June 7, 2005
As Cigarette Taxes Rise, New Study Shows Revenue Estimates Failing as Customers Go Underground
for immediate release
Media contact: Bill Ahern (202) 464-5101
Washington, D.C.—States that hope to plug their budget gaps with cigarette tax revenue should seek a solution their taxpayers will support, according to a new study, Tax Foundation Background Paper No. 48, “State Excise Taxation: Horse-and-Buggy Taxes in an Electronic Age,” by Professor Richard Wagner of George Mason University.
“All excise taxes on particular products are obsolete,” says Wagner, “but because government is always slow to change, they will die a slow death. In the meantime they will cause a great deal of harm, both to taxpayers and to the state governments who rely on them.”
Among the selective excise taxes, states raise the most by taxing cigarettes, alcohol, gasoline and telecommunications. Of these, it is the cigarette tax that states have raised most precipitously during the last 10 years, despite abundant evidence that the high tax levels are creating a host of problems:
- Revenue estimates are rarely met, causing budget problems.
- Bonds sold against future master settlement revenues are unattractive except at preposterously high interest rates, and even then they are downgraded by the rating agencies.
- In a replay of Prohibition-era social decay, law-abiding citizens learn to break the law routinely, and states respond by adopting intrusive and sometimes abusive tactics to catch them.
- Organized criminals and terrorist cells begin trafficking in smuggled cigarettes, and the states spend prodigiously to catch them, with almost no success.
- Businesses and jobs, along with their tax revenue on income, sales and property, are lost to interstate competition.
The growth of these destructive consequences brings state governments to a crossroads, according to Wagner. In one direction: state governments that use invasive, threatening, expensive and ultimately futile tactics to enforce high tax rates. In the other direction: innovative, service-oriented state governments that know they must compete with their neighboring jurisdictions by levying reasonable taxes.
The inaccuracy of revenue estimates for tobacco tax hikes obviously creates difficulties for state fiscal planning.
“Cigarette taxes are already an unreliable revenue source,” said Scott Hodge, President of the Tax Foundation, “and that unreliability will surely get worse as tax rates climb and more customers are forced to shop for low-tax cigarettes from legal and illegal sources.”

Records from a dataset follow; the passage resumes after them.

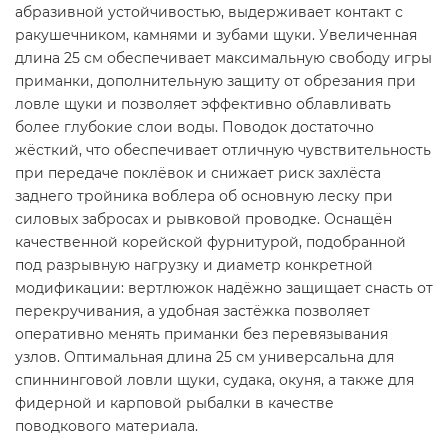
абразивной устойчивостью, выдерживает контакт с
ракушечником, камнями и зубами щуки. Увеличенная
длина 25 см обеспечивает максимальную свободу игры
приманки, дополнительную защиту от обрезания при
ловле щуки и позволяет эффективно облавливать
более глубокие слои воды. Поводок достаточно
жёсткий, что обеспечивает отличную чувствительность
при передаче поклёвок и снижает риск захлёста
заднего тройника воблера об основную леску при
силовых забросах и рывковой проводке. Оснащён
качественной корейской фурнитурой, подобранной
под разрывную нагрузку и диаметр конкретной
модификации: вертлюжок надёжно защищает снасть от
перекручивания, а удобная застёжка позволяет
оперативно менять приманки без перевязывания
узлов. Оптимальная длина 25 см универсальна для
спиннинговой ловли щуки, судака, окуня, а также для
фидерной и карповой рыбалки в качестве
поводкового материала.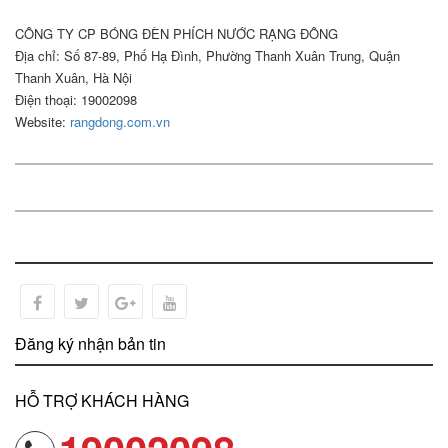
CÔNG TY CP BÓNG ĐÈN PHÍCH NƯỚC RẠNG ĐÔNG
Địa chỉ: Số 87-89, Phố Hạ Đình, Phường Thanh Xuân Trung, Quận
Thanh Xuân, Hà Nội
Điện thoại: 19002098
Website:
rangdong.com.vn
Đăng ký nhận bản tin
HỖ TRỢ KHÁCH HÀNG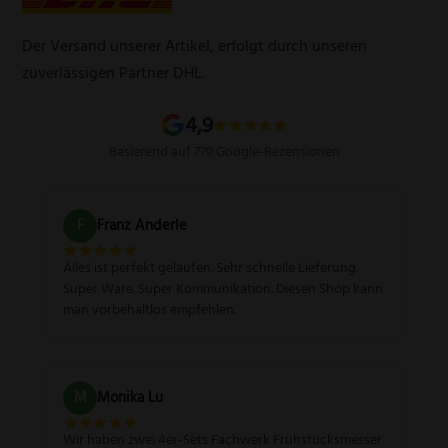
Zahlungsarten
Produktsicherheitsverordnung
Schleifservice
Versandarten
Der Versand unserer Artikel, erfolgt durch unseren
Schärfgutschein einlösen
Wissenswertes über Messer
zuverlässigen Partner DHL.
Sitemap
4,9
Basierend auf 779 Google-Rezensionen
F
Franz Anderle
Alles ist perfekt gelaufen. Sehr schnelle Lieferung.
Super Ware. Super Kommunikation. Diesen Shop kann
man vorbehaltlos empfehlen.
M
Monika Lu
Wir haben zwei 4er-Sets Fachwerk Frühstücksmesser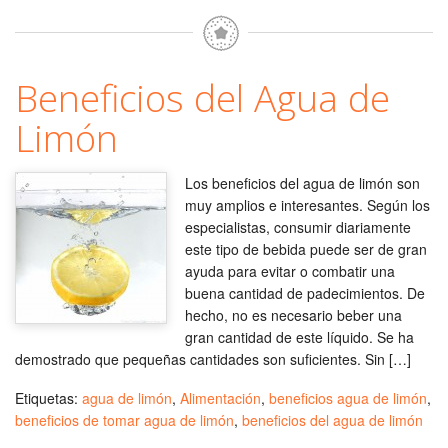
Beneficios del Agua de
Limón
Los beneficios del agua de limón son
muy amplios e interesantes. Según los
especialistas, consumir diariamente
este tipo de bebida puede ser de gran
ayuda para evitar o combatir una
buena cantidad de padecimientos. De
hecho, no es necesario beber una
gran cantidad de este líquido. Se ha
demostrado que pequeñas cantidades son suficientes. Sin […]
Etiquetas:
agua de limón
,
Alimentación
,
beneficios agua de limón
,
beneficios de tomar agua de limón
,
beneficios del agua de limón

New Jersey has compounded the problem by selling bonds based on future revenues from the master tobacco settlement. Payment on these bonds depends on high taxable cigarette sales, but at the same time the state has depressed those sales by raising its cigarette tax to $2.40 per pack, second highest in the nation. This creates a vicious cycle in which the state reacts to lower-than-expected revenue with sharp tax increases which, in turn, drive down settlement revenue and drive up interest on the bonds.
Background Paper No. 48 is available on the Tax Foundation’s web site. Its author, Professor Richard Wagner, is the Holbert R. Harris Professor of Economics at George Mason University in Fairfax, VA. He is the author of numerous volumes on excise taxation and tobacco taxes.
The Tax Foundation has monitored tax policy at the federal, state and local levels since 1937. Best known for its annual calculation of Tax Freedom Day®, the Tax Foundation is a nonprofit, nonpartisan 501(c)(3) organization.